Page excerpt: Begin

The return of Donald Trump to the White House may cause new tensions geopolitically, which will not spare Southeast Asia.

Indonesia has also been under the spotlight since Prabowo Subianto took over the reins as Indonesia’s president. As the biggest democracy in the region, the country aspires to become a significant power in Asia.

Nevertheless, it faces a complex, crucial challenge with regards to how and what strategy Prabowo’s foreign policy will adopt to navigate the competition between China and the United States.

Indeed, Prabowo may likely contrast former President Joko “Jokowi” Widodo’s more passive approach to foreign policy. Prabowo seems determined to consolidate Indonesia’s place on the global stage and solidify its role as an emerging power in the region.

Such a vision will encourage Prabowo to focus on national security, e.g., Indonesia’s role in the South China Sea as well as China’s activity vis-à-vis the Taiwan question.

Nevertheless, Indonesia’s economic dependence on China imposes crucial constraints that Prabowo will need help to manage.

Trump’s return means that the US administration may pursue policies that erode Prabowo’s ability to keep Indonesia neutral within the parameters of its bebas (free) and aktif (active) foreign policy. This may eventually press Prabowo to make that hard choice between closer alignment with the United States or China.

Dynamic Engagement

Prabowo’s foreign policy views have shown signs of dynamic engagement with the two superpowers. Prabowo visited China in the second week of November 2024, where he met with President Xi Jinping and signed MoUs on cooperation in multiple sectors, particularly infrastructure, trade, and energy.

A key takeaway of the visit was the promise of increased investment in the blue economy. The agreement will not only regulate the role of fishing vessels but also the production and sale of marine products. Perhaps more importantly, the visit concluded with a commitment by China to support Prabowo’s free meal program, a key point in his campaign.

These are positive signals denoting Indonesia’s intent to maintain good relations with China despite growing regional tensions.

His second strategic destination of balanced engagement was the United States. The trip was an opportunity to recalibrate Indonesia’s position with the United States and explore future possibilities for economic and security cooperation with Washington.

Indeed, the visit facilitated Indonesia’s attempt at diversifying its economic portfolio, potentially inviting US investors to participate in sectors such as semiconductors and technology. The response was also positive; President Biden declared the importance of Indonesia and establishing new collaborations.

Nevertheless, how Trump will engage with Indonesia is another question. Politically, Prabowo’s move to open a dialogue with both superpowers separately shows his attempt at keeping a more politically-friendly approach in exercising the bebas dan aktif foreign policy.

In larger context, Jakarta has given signals that it is also open to breaking free from the United States’ economic influence. Through his foreign minister, Prabowo has indicated Indonesia’s interest in becoming a member of BRICS, a move that signifies his willingness to be somewhat independent from the Western-centric global order.

Page excerpt: End

__Work to complete__
Could you retype the passage from this excerpt on Indonesia's foreign policy under Prabowo, starting at "These are positive" and ending at "cooperation with Washington.", with no changes?

Source data: Begin

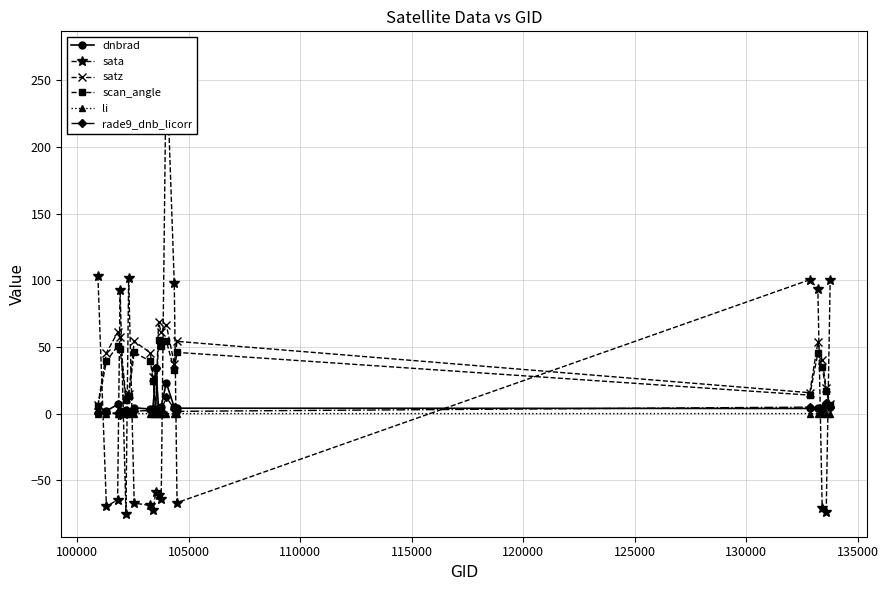

True or false: satz has more than 0 interior local peaks.

True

Source data: End

__Exercise solution__
These are positive signals denoting Indonesia’s intent to maintain good relations with China despite growing regional tensions.

His second strategic destination of balanced engagement was the United States. The trip was an opportunity to recalibrate Indonesia’s position with the United States and explore future possibilities for economic and security cooperation with Washington.